Reading passage -
---*---
# Canon A-1 and speedlites



## Ozarker (Jun 25, 2017)

Has anyone tried a 600EX-RT or ST-E3-RT on an old Canon A-1 film camera? Hoping somebody has some experience with this. I don't want to fry the electronics in either.

I'm almost positive it would be all manual mode, the way I shoot flash anyway.

Just wanting to know if anyone has tried it.

Thanks!

Edit: I tried with the ST-E3-RT and it would not trigger. Any suggestions for off camera flash with this old film camera? I guess it will be corded.


----------



## old-pr-pix (Jun 25, 2017)

The old A-1 was designed to work with the 199-A (188, etc.) Speedlight. At that time, the Speedlight commanded the camera what aperture to set and the Speedlight itself had a sensor to detect when it had seen sufficient light for proper exposure. Communication between the Speedlight and the camera may have been analog at that time (I can't find documentation to confirm that). Now, commands flow from the camera body to the Speedlight, most likely all digital. I wouldn't expect any compatibility in terms of automation features between current flash and the A-1. That said, the #1 pin (larger center pin) has always been the trigger. I've successfully used older flashes on newer bodies by taping off all the pins except the center pin and the hot shoe frame. Never tried to use newer flash on my old A-1 though. Hopefully someone else will reply.


----------



## Ozarker (Jun 25, 2017)

old-pr-pix said:


> The old A-1 was designed to work with the 199-A (188, etc.) Speedlight. At that time, the Speedlight commanded the camera what aperture to set and the Speedlight itself had a sensor to detect when it had seen sufficient light for proper exposure. Communication between the Speedlight and the camera may have been analog at that time (I can't find documentation to confirm that). Now, commands flow from the camera body to the Speedlight, most likely all digital. I wouldn't expect any compatibility in terms of automation features between current flash and the A-1. That said, the #1 pin (larger center pin) has always been the trigger. I've successfully used older flashes on newer bodies by taping off all the pins except the center pin and the hot shoe frame. Never tried to use newer flash on my old A-1 though. Hopefully someone else will reply.



Thank you for the reply. I'll try taping the other pins. The camera does display "F" when I attach the ST-E3-RT. It just doesn't trigger. Maybe the extra pins is the reason why.

I have seen the old flashes on E-Bay today. However, Amazon sells this manual flash that only has the trigger pin: https://www.amazon.com/AmazonBasics-Electronic-Flash-DSLR-Cameras/dp/B01I09WHLW/ref=sr_1_1?s=electronics&ie=UTF8&qid=1498369272&sr=1-1&keywords=amazon+basics+flash


----------



## Valvebounce (Jun 25, 2017)

Hi CanonFanBoy. 
I (and thousands of others probably) have frequently used my 550ex and canon compatible flashes in full manual on dumb remotes having only centre pin connection with no problems, mine are Godox, I would imagine a pair of these would do the job you are asking. I would not expect the st-e3 to work on an A-1 as it is expecting detailed interaction from the camera. My understanding is that the camera merely completes a circuit on the trigger contact to initiate a flash, I have no idea whether the other contacts might cause issues or damage to the flash, the risk with older flashes on newer cameras is the trigger voltage of the flash hurting the camera, not vice versa, many earlier cameras had only a simple solar cell for exposure metering, and before that, nothing with a voltage, but could still trigger a flash. As I said, just "my understanding."
---*---
Dataset content -
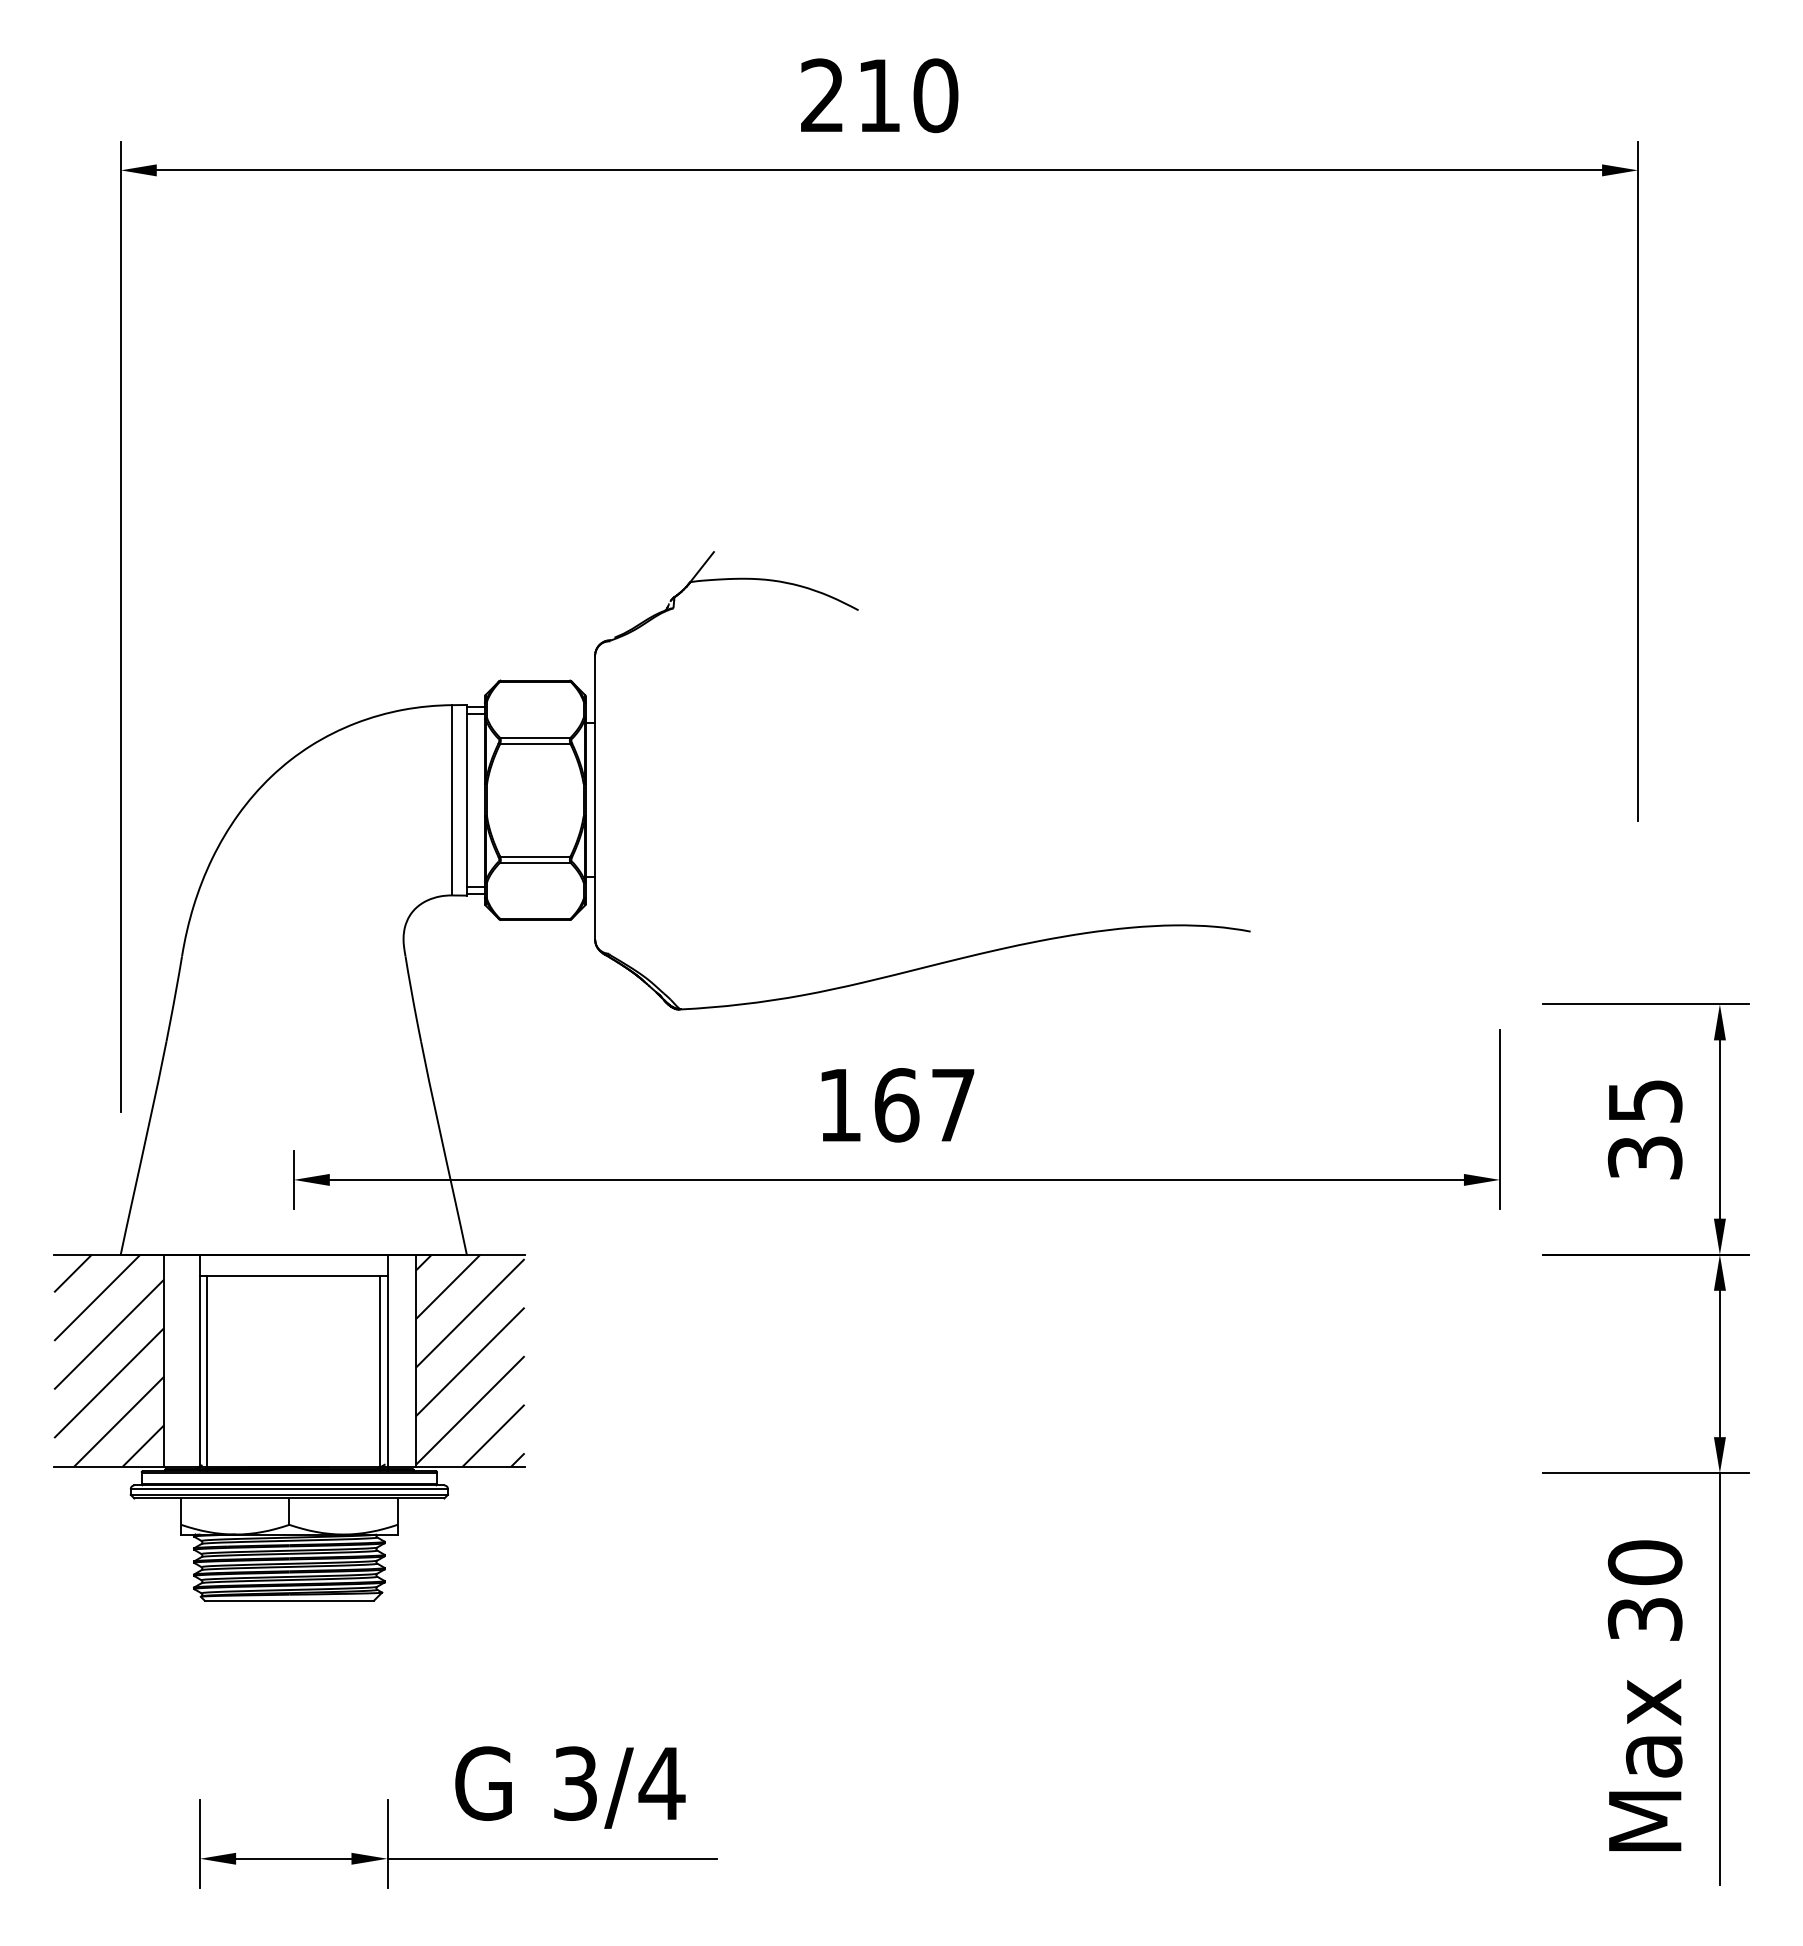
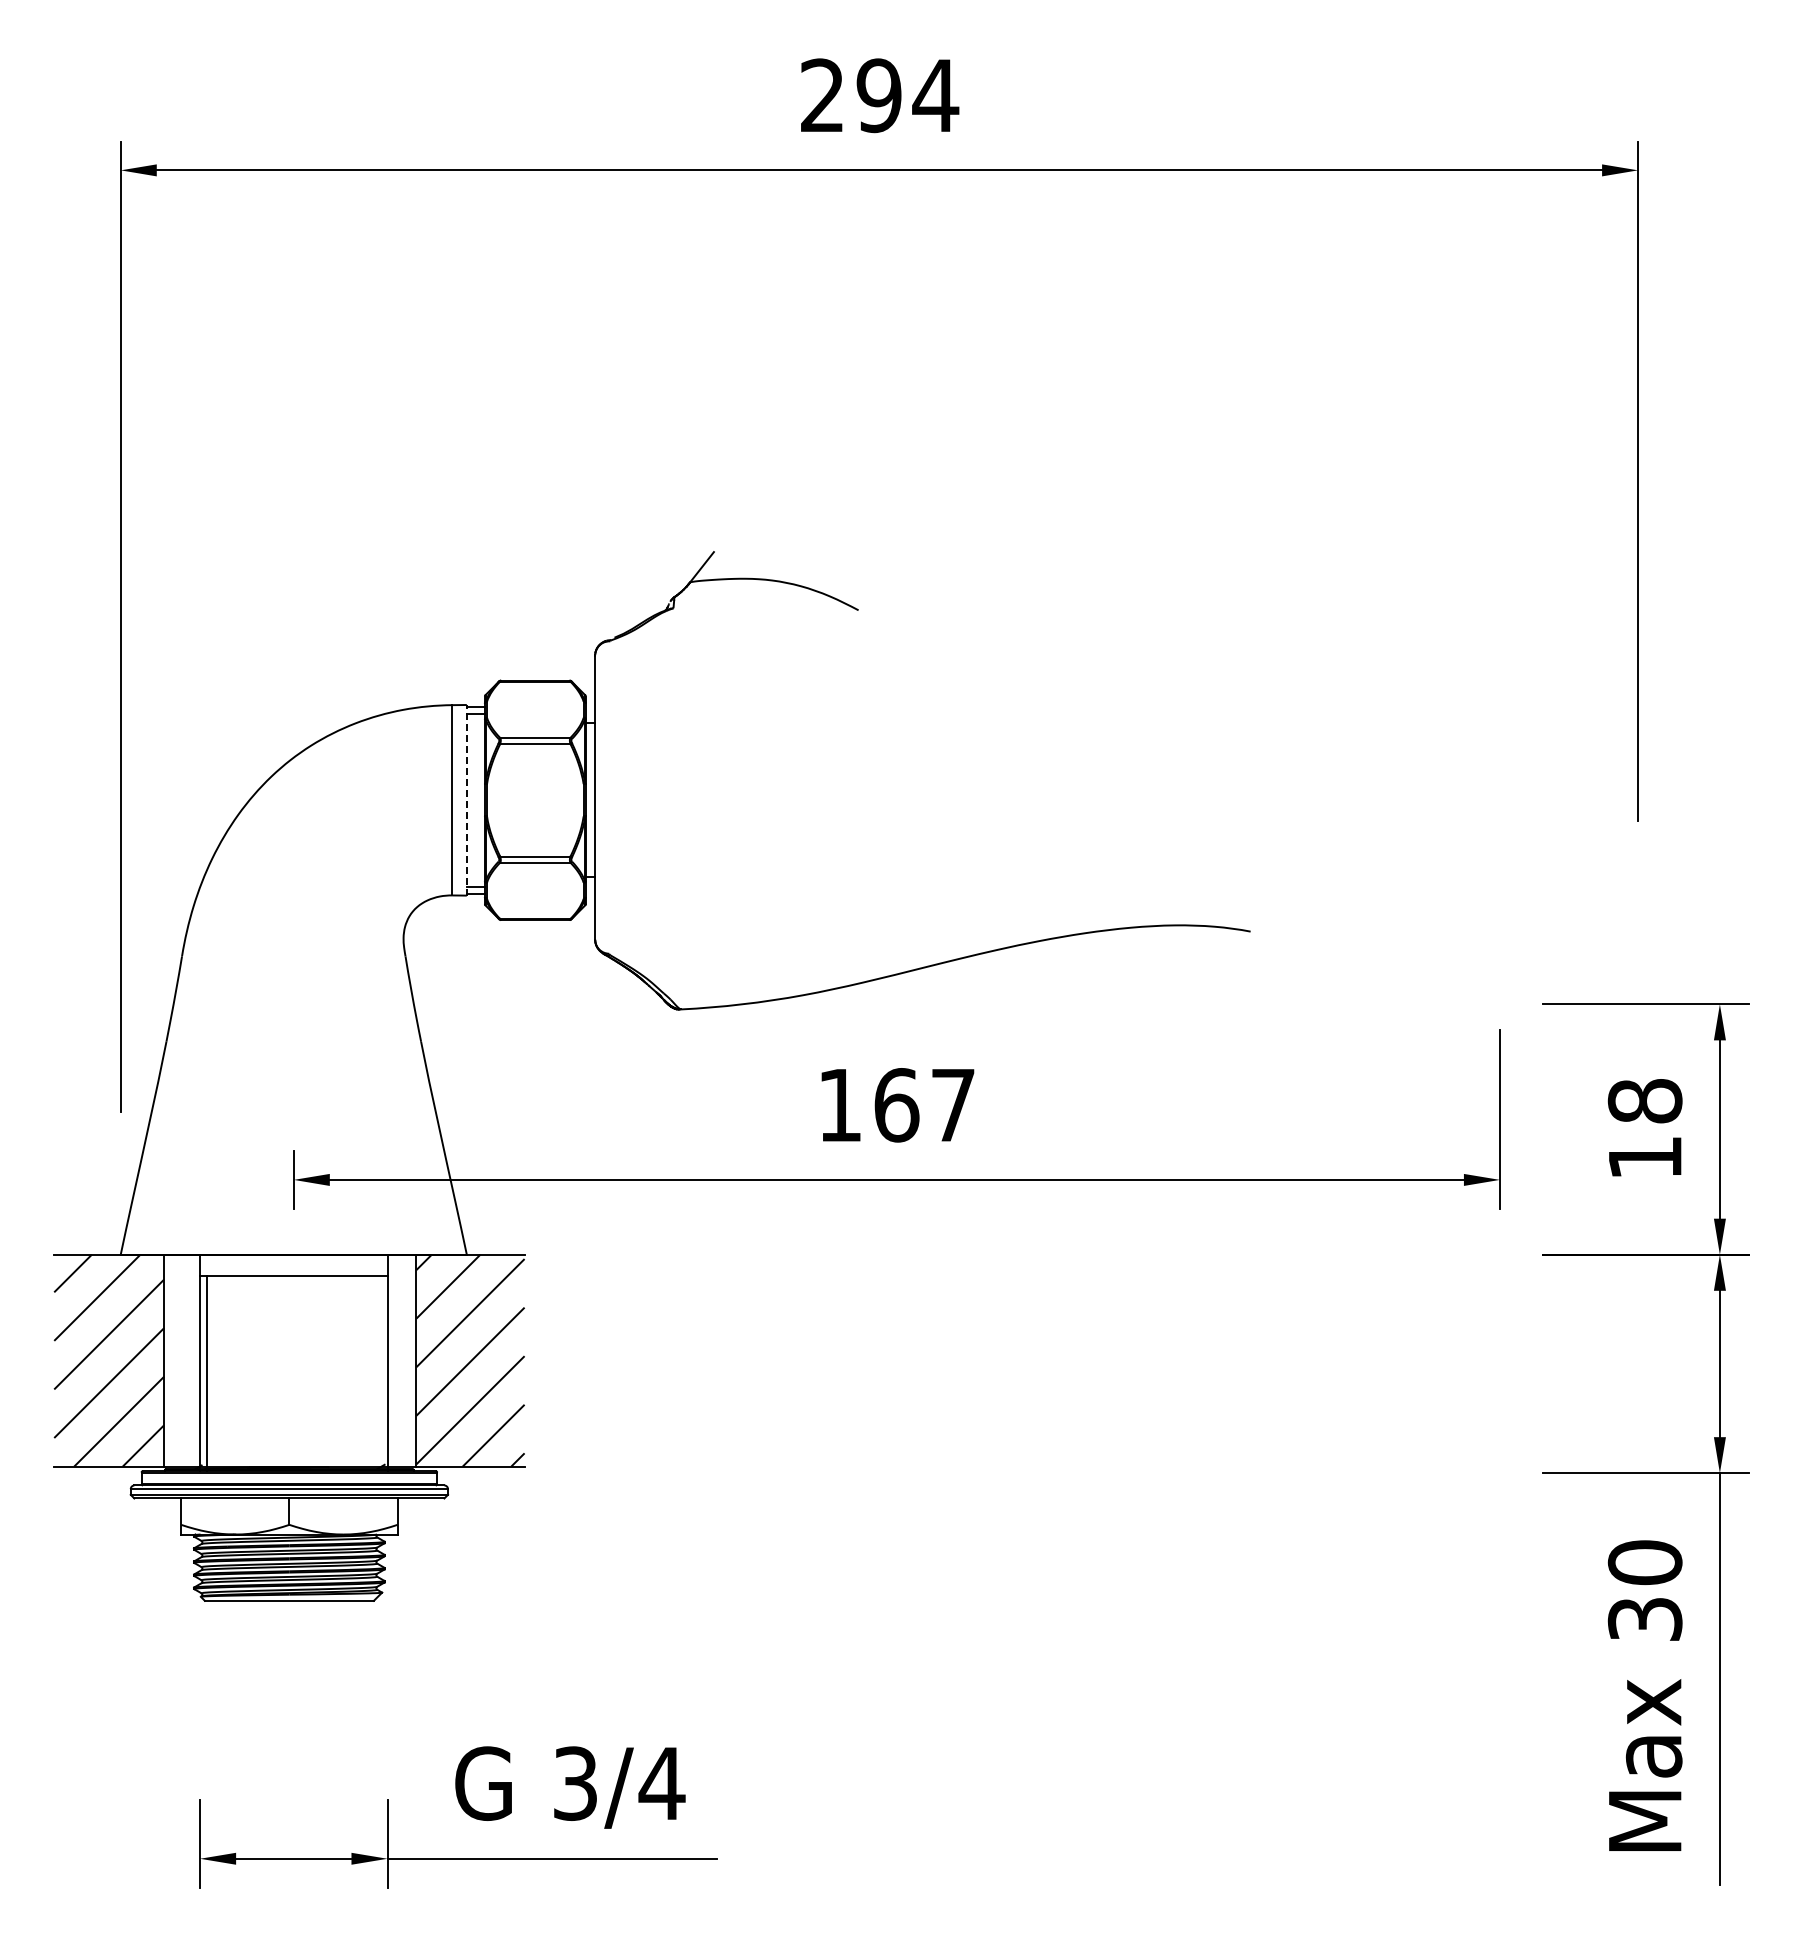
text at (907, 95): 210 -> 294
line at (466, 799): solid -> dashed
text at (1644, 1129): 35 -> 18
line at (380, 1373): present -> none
---*---
Stated goal - Reproduce the forum thread on Canon A-1 speedlites, starting with "# Canon A-1" and going on through "has tried it.", and swap every "A-1" for "AE-1".

Exercise response -
# Canon AE-1 and speedlites



## Ozarker (Jun 25, 2017)

Has anyone tried a 600EX-RT or ST-E3-RT on an old Canon AE-1 film camera? Hoping somebody has some experience with this. I don't want to fry the electronics in either.

I'm almost positive it would be all manual mode, the way I shoot flash anyway.

Just wanting to know if anyone has tried it.